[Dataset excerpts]

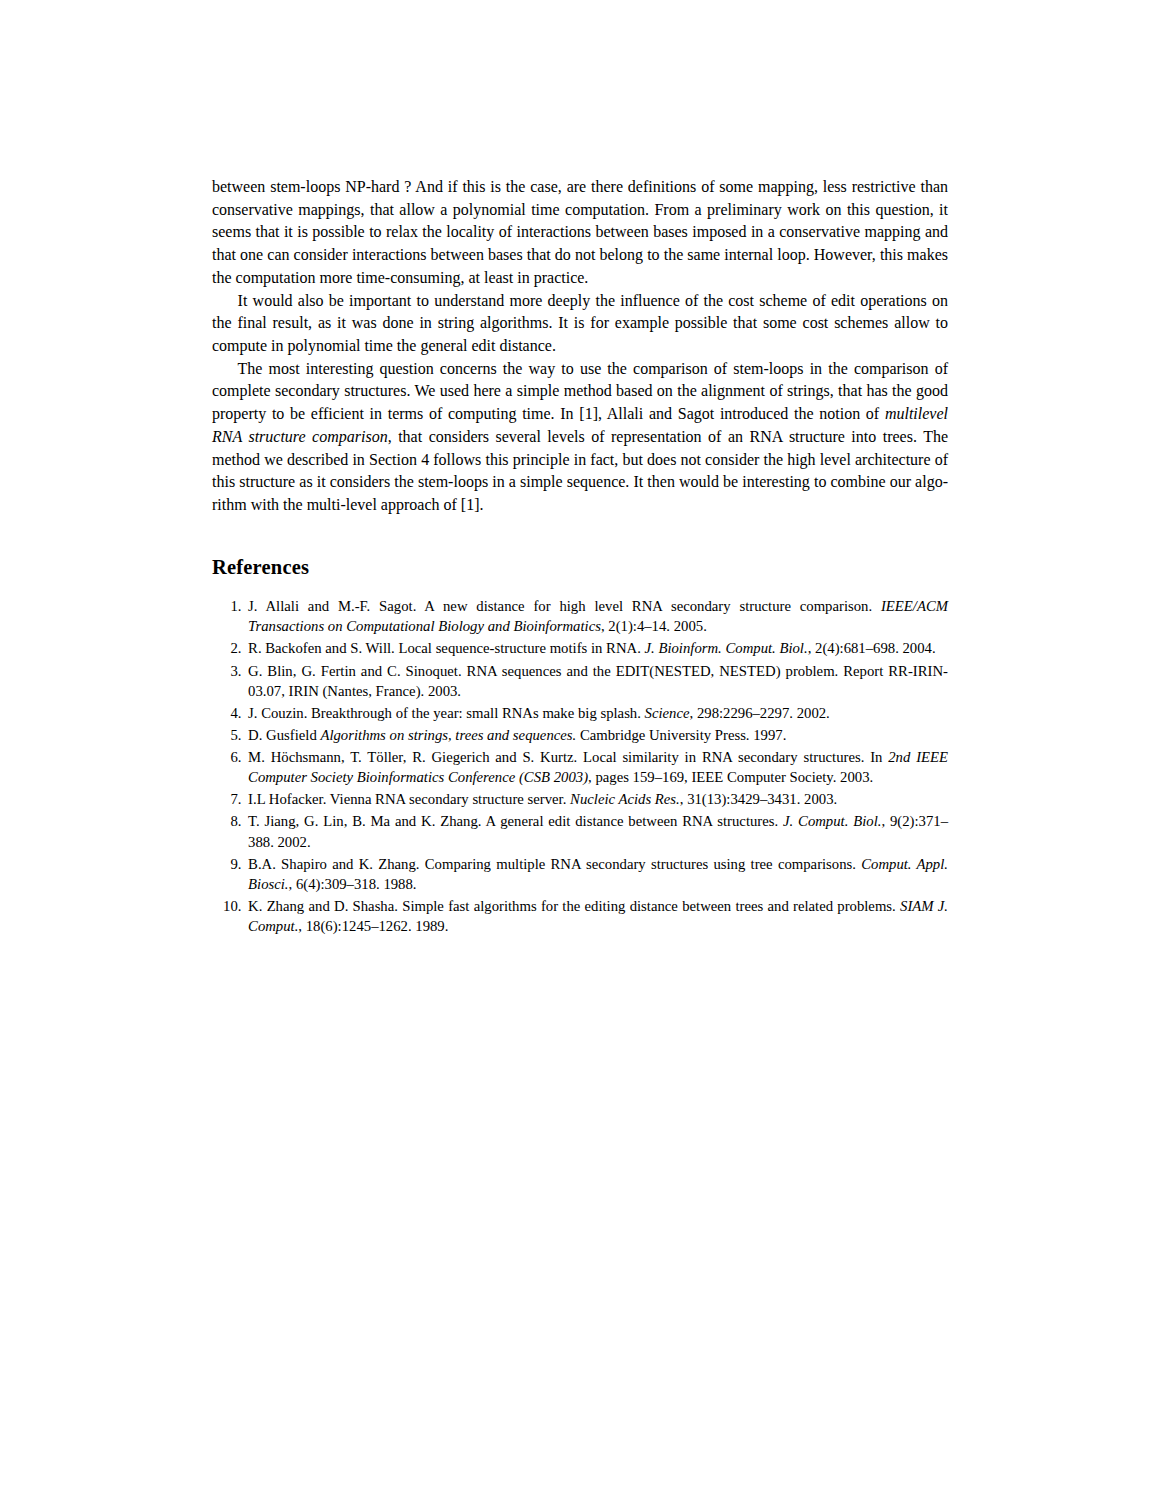between stem-loops NP-hard ? And if this is the case, are there definitions of some mapping, less restrictive than conservative mappings, that allow a polynomial time computation. From a preliminary work on this question, it seems that it is possible to relax the locality of interactions between bases imposed in a conservative mapping and that one can consider interactions between bases that do not belong to the same internal loop. However, this makes the computation more time-consuming, at least in practice.
It would also be important to understand more deeply the influence of the cost scheme of edit operations on the final result, as it was done in string algorithms. It is for example possible that some cost schemes allow to compute in polynomial time the general edit distance.
The most interesting question concerns the way to use the comparison of stem-loops in the comparison of complete secondary structures. We used here a simple method based on the alignment of strings, that has the good property to be efficient in terms of computing time. In [1], Allali and Sagot introduced the notion of multilevel RNA structure comparison, that considers several levels of representation of an RNA structure into trees. The method we described in Section 4 follows this principle in fact, but does not consider the high level architecture of this structure as it considers the stem-loops in a simple sequence. It then would be interesting to combine our algorithm with the multi-level approach of [1].
References
1. J. Allali and M.-F. Sagot. A new distance for high level RNA secondary structure comparison. IEEE/ACM Transactions on Computational Biology and Bioinformatics, 2(1):4–14. 2005.
2. R. Backofen and S. Will. Local sequence-structure motifs in RNA. J. Bioinform. Comput. Biol., 2(4):681–698. 2004.
3. G. Blin, G. Fertin and C. Sinoquet. RNA sequences and the EDIT(NESTED, NESTED) problem. Report RR-IRIN-03.07, IRIN (Nantes, France). 2003.
4. J. Couzin. Breakthrough of the year: small RNAs make big splash. Science, 298:2296–2297. 2002.
5. D. Gusfield Algorithms on strings, trees and sequences. Cambridge University Press. 1997.
6. M. Höchsmann, T. Töller, R. Giegerich and S. Kurtz. Local similarity in RNA secondary structures. In 2nd IEEE Computer Society Bioinformatics Conference (CSB 2003), pages 159–169, IEEE Computer Society. 2003.
7. I.L Hofacker. Vienna RNA secondary structure server. Nucleic Acids Res., 31(13):3429–3431. 2003.
8. T. Jiang, G. Lin, B. Ma and K. Zhang. A general edit distance between RNA structures. J. Comput. Biol., 9(2):371–388. 2002.
9. B.A. Shapiro and K. Zhang. Comparing multiple RNA secondary structures using tree comparisons. Comput. Appl. Biosci., 6(4):309–318. 1988.
10. K. Zhang and D. Shasha. Simple fast algorithms for the editing distance between trees and related problems. SIAM J. Comput., 18(6):1245–1262. 1989.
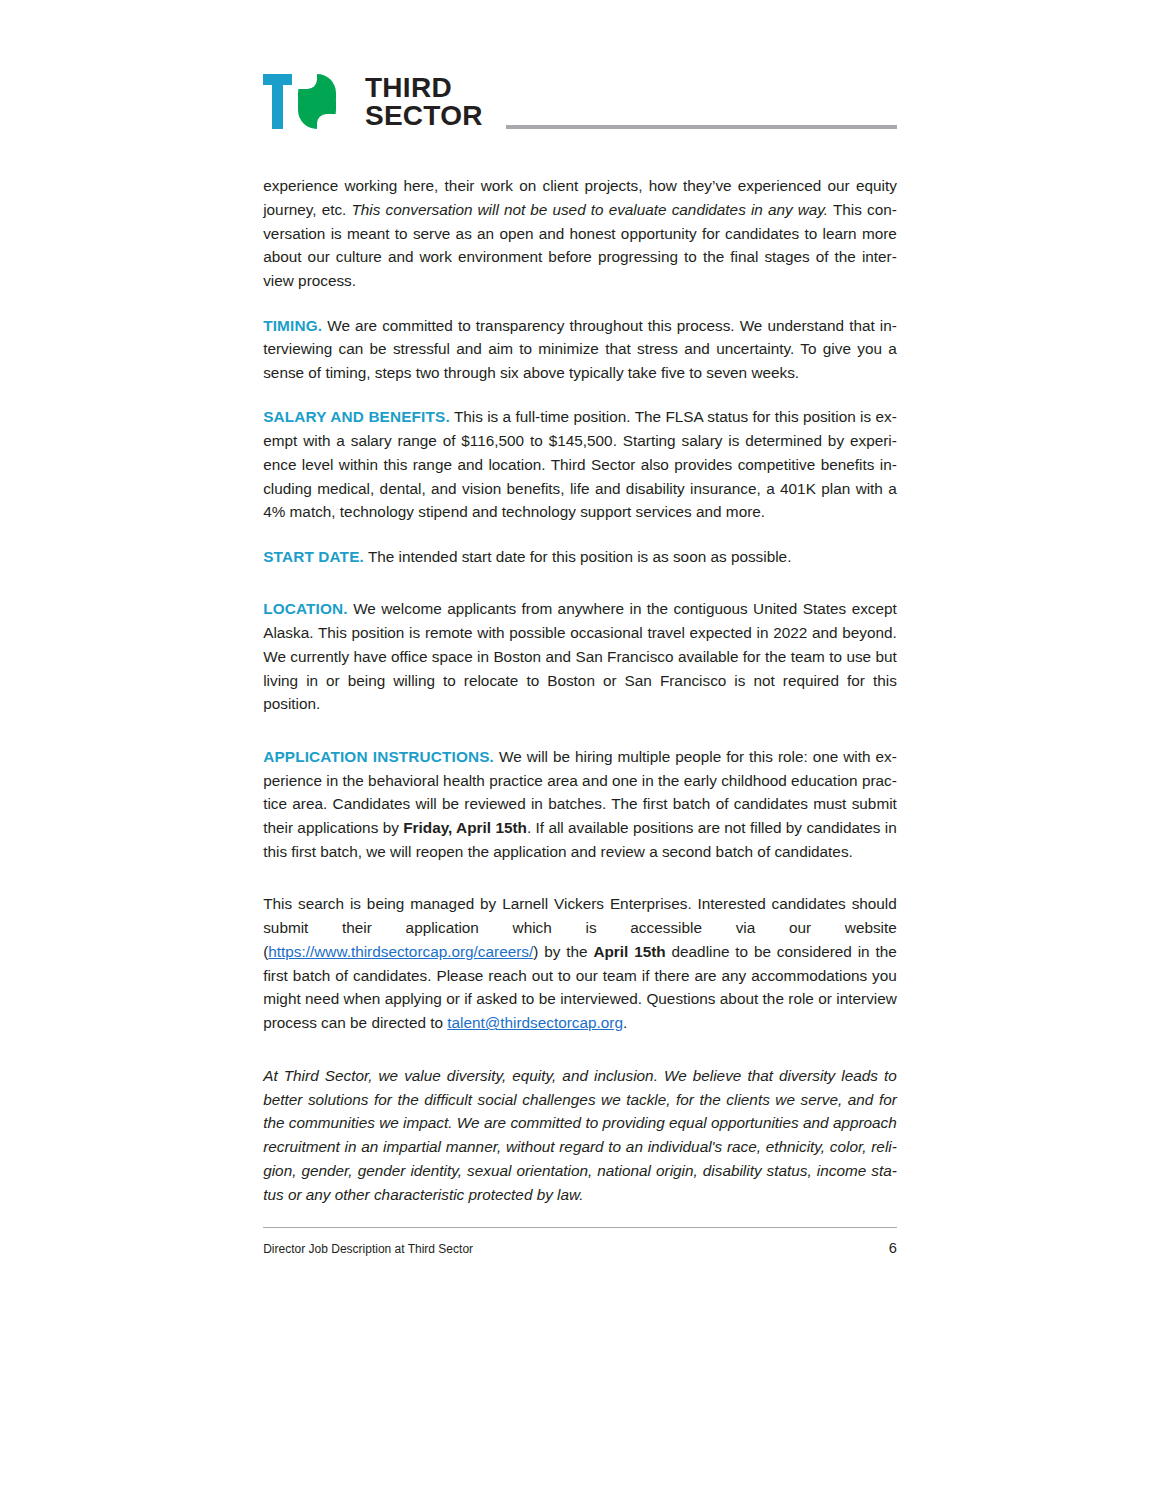THIRD SECTOR
experience working here, their work on client projects, how they’ve experienced our equity journey, etc. This conversation will not be used to evaluate candidates in any way. This conversation is meant to serve as an open and honest opportunity for candidates to learn more about our culture and work environment before progressing to the final stages of the interview process.
TIMING. We are committed to transparency throughout this process. We understand that interviewing can be stressful and aim to minimize that stress and uncertainty. To give you a sense of timing, steps two through six above typically take five to seven weeks.
SALARY AND BENEFITS. This is a full-time position. The FLSA status for this position is exempt with a salary range of $116,500 to $145,500. Starting salary is determined by experience level within this range and location. Third Sector also provides competitive benefits including medical, dental, and vision benefits, life and disability insurance, a 401K plan with a 4% match, technology stipend and technology support services and more.
START DATE. The intended start date for this position is as soon as possible.
LOCATION. We welcome applicants from anywhere in the contiguous United States except Alaska. This position is remote with possible occasional travel expected in 2022 and beyond. We currently have office space in Boston and San Francisco available for the team to use but living in or being willing to relocate to Boston or San Francisco is not required for this position.
APPLICATION INSTRUCTIONS. We will be hiring multiple people for this role: one with experience in the behavioral health practice area and one in the early childhood education practice area. Candidates will be reviewed in batches. The first batch of candidates must submit their applications by Friday, April 15th. If all available positions are not filled by candidates in this first batch, we will reopen the application and review a second batch of candidates.
This search is being managed by Larnell Vickers Enterprises. Interested candidates should submit their application which is accessible via our website (https://www.thirdsectorcap.org/careers/) by the April 15th deadline to be considered in the first batch of candidates. Please reach out to our team if there are any accommodations you might need when applying or if asked to be interviewed. Questions about the role or interview process can be directed to talent@thirdsectorcap.org.
At Third Sector, we value diversity, equity, and inclusion. We believe that diversity leads to better solutions for the difficult social challenges we tackle, for the clients we serve, and for the communities we impact. We are committed to providing equal opportunities and approach recruitment in an impartial manner, without regard to an individual's race, ethnicity, color, religion, gender, gender identity, sexual orientation, national origin, disability status, income status or any other characteristic protected by law.
Director Job Description at Third Sector
6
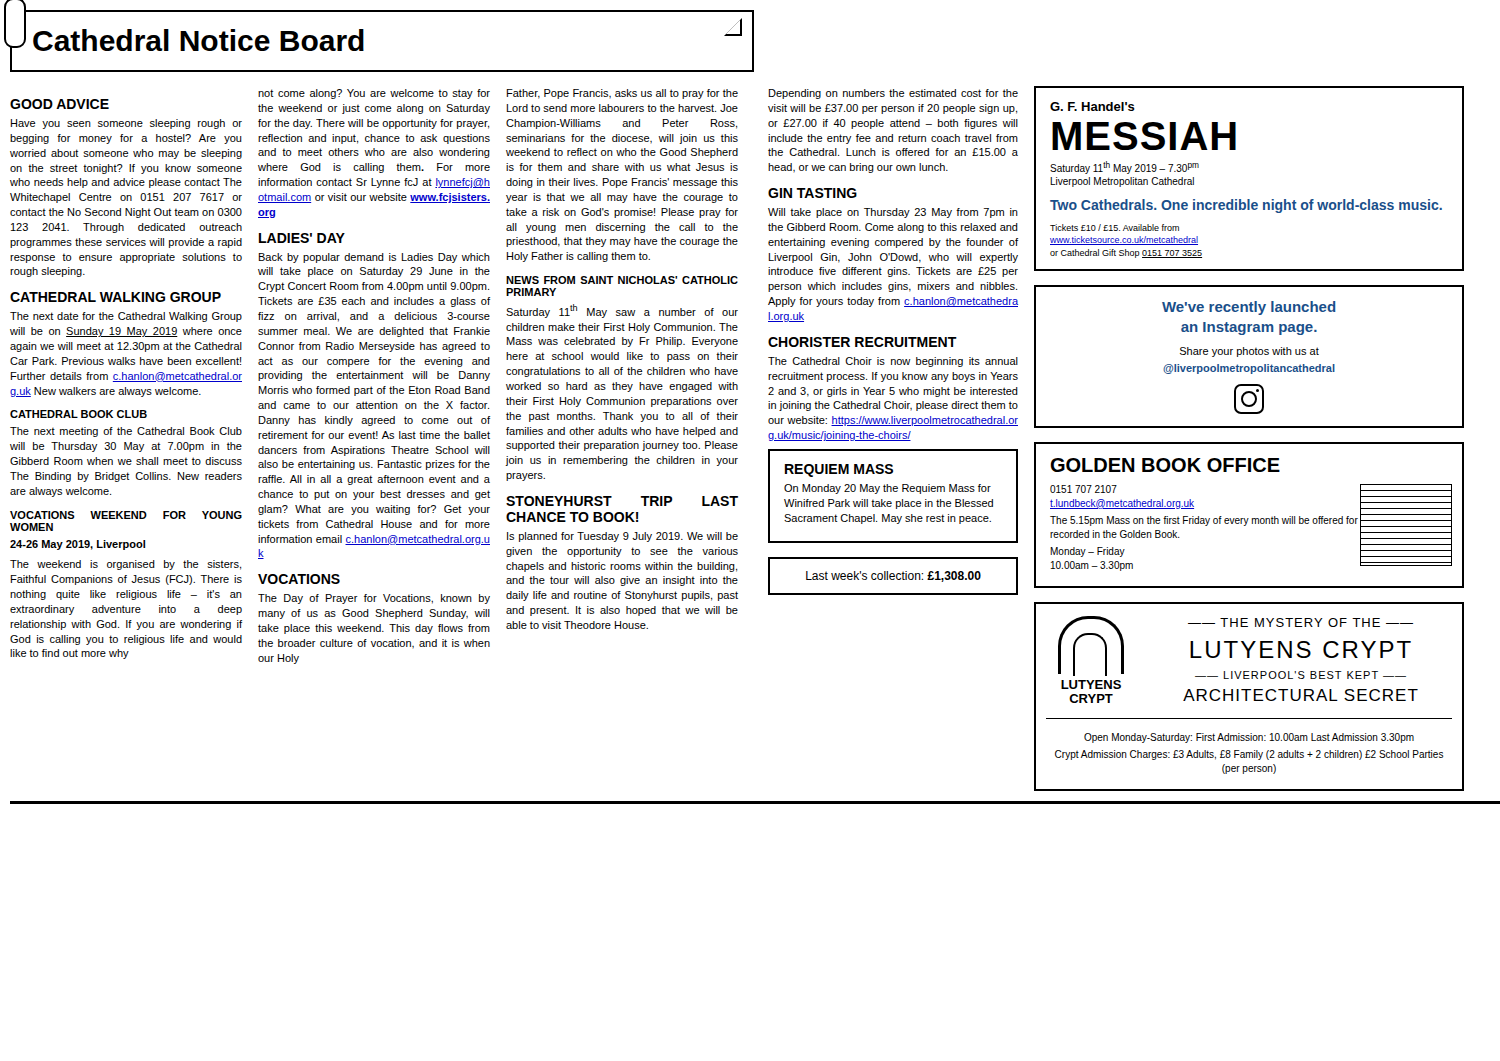Cathedral Notice Board
Good Advice
Have you seen someone sleeping rough or begging for money for a hostel? Are you worried about someone who may be sleeping on the street tonight? If you know someone who needs help and advice please contact The Whitechapel Centre on 0151 207 7617 or contact the No Second Night Out team on 0300 123 2041. Through dedicated outreach programmes these services will provide a rapid response to ensure appropriate solutions to rough sleeping.
Cathedral Walking Group
The next date for the Cathedral Walking Group will be on Sunday 19 May 2019 where once again we will meet at 12.30pm at the Cathedral Car Park. Previous walks have been excellent! Further details from c.hanlon@metcathedral.org.uk New walkers are always welcome.
Cathedral Book Club
The next meeting of the Cathedral Book Club will be Thursday 30 May at 7.00pm in the Gibberd Room when we shall meet to discuss The Binding by Bridget Collins. New readers are always welcome.
Vocations Weekend for Young Women
24-26 May 2019, Liverpool
The weekend is organised by the sisters, Faithful Companions of Jesus (FCJ). There is nothing quite like religious life – it's an extraordinary adventure into a deep relationship with God. If you are wondering if God is calling you to religious life and would like to find out more why
not come along? You are welcome to stay for the weekend or just come along on Saturday for the day. There will be opportunity for prayer, reflection and input, chance to ask questions and to meet others who are also wondering where God is calling them. For more information contact Sr Lynne fcJ at lynnefcj@hotmail.com or visit our website www.fcjsisters.org
Ladies' Day
Back by popular demand is Ladies Day which will take place on Saturday 29 June in the Crypt Concert Room from 4.00pm until 9.00pm. Tickets are £35 each and includes a glass of fizz on arrival, and a delicious 3-course summer meal. We are delighted that Frankie Connor from Radio Merseyside has agreed to act as our compere for the evening and providing the entertainment will be Danny Morris who formed part of the Eton Road Band and came to our attention on the X factor. Danny has kindly agreed to come out of retirement for our event! As last time the ballet dancers from Aspirations Theatre School will also be entertaining us. Fantastic prizes for the raffle. All in all a great afternoon event and a chance to put on your best dresses and get glam? What are you waiting for? Get your tickets from Cathedral House and for more information email c.hanlon@metcathedral.org.uk
Vocations
The Day of Prayer for Vocations, known by many of us as Good Shepherd Sunday, will take place this weekend. This day flows from the broader culture of vocation, and it is when our Holy
Father, Pope Francis, asks us all to pray for the Lord to send more labourers to the harvest. Joe Champion-Williams and Peter Ross, seminarians for the diocese, will join us this weekend to reflect on who the Good Shepherd is for them and share with us what Jesus is doing in their lives. Pope Francis' message this year is that we all may have the courage to take a risk on God's promise! Please pray for all young men discerning the call to the priesthood, that they may have the courage the Holy Father is calling them to.
News from Saint Nicholas' Catholic Primary
Saturday 11th May saw a number of our children make their First Holy Communion. The Mass was celebrated by Fr Philip. Everyone here at school would like to pass on their congratulations to all of the children who have worked so hard as they have engaged with their First Holy Communion preparations over the past months. Thank you to all of their families and other adults who have helped and supported their preparation journey too. Please join us in remembering the children in your prayers.
Stoneyhurst Trip Last Chance to Book!
Is planned for Tuesday 9 July 2019. We will be given the opportunity to see the various chapels and historic rooms within the building, and the tour will also give an insight into the daily life and routine of Stonyhurst pupils, past and present. It is also hoped that we will be able to visit Theodore House.
Depending on numbers the estimated cost for the visit will be £37.00 per person if 20 people sign up, or £27.00 if 40 people attend – both figures will include the entry fee and return coach travel from the Cathedral. Lunch is offered for an £15.00 a head, or we can bring our own lunch.
Gin Tasting
Will take place on Thursday 23 May from 7pm in the Gibberd Room. Come along to this relaxed and entertaining evening compered by the founder of Liverpool Gin, John O'Dowd, who will expertly introduce five different gins. Tickets are £25 per person which includes gins, mixers and nibbles. Apply for yours today from c.hanlon@metcathedral.org.uk
Chorister Recruitment
The Cathedral Choir is now beginning its annual recruitment process. If you know any boys in Years 2 and 3, or girls in Year 5 who might be interested in joining the Cathedral Choir, please direct them to our website: https://www.liverpoolmetrocathedral.org.uk/music/joining-the-choirs/
Requiem Mass
On Monday 20 May the Requiem Mass for Winifred Park will take place in the Blessed Sacrament Chapel. May she rest in peace.
Last week's collection: £1,308.00
G. F. Handel's
MESSIAH
Saturday 11th May 2019 – 7.30pm
Liverpool Metropolitan Cathedral
Two Cathedrals. One incredible night of world-class music.
Tickets £10 / £15. Available from
www.ticketsource.co.uk/metcathedral
or Cathedral Gift Shop 0151 707 3525
We've recently launched
an Instagram page.
Share your photos with us at
@liverpoolmetropolitancathedral
Golden Book Office
0151 707 2107
t.lundbeck@metcathedral.org.uk
The 5.15pm Mass on the first Friday of every month will be offered for all those who are recorded in the Golden Book.
Monday – Friday
10.00am – 3.30pm
LUTYENS
CRYPT
—— THE MYSTERY OF THE ——
LUTYENS CRYPT
—— LIVERPOOL'S BEST KEPT ——
ARCHITECTURAL SECRET
Open Monday-Saturday: First Admission: 10.00am Last Admission 3.30pm
Crypt Admission Charges: £3 Adults, £8 Family (2 adults + 2 children) £2 School Parties (per person)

What is being asked — The line with "It would also" marks the end: restate word for word every line from the top of the data through that one, omitting pictures.

Result —
between stem-loops NP-hard ? And if this is the case, are there definitions of some mapping, less restrictive than conservative mappings, that allow a polynomial time computation. From a preliminary work on this question, it seems that it is possible to relax the locality of interactions between bases imposed in a conservative mapping and that one can consider interactions between bases that do not belong to the same internal loop. However, this makes the computation more time-consuming, at least in practice.
It would also be important to understand more deeply the influence of the cost scheme of edit operations on the final result, as it was done in string algorithms. It is for example possible that some cost schemes allow to compute in polynomial time the general edit distance.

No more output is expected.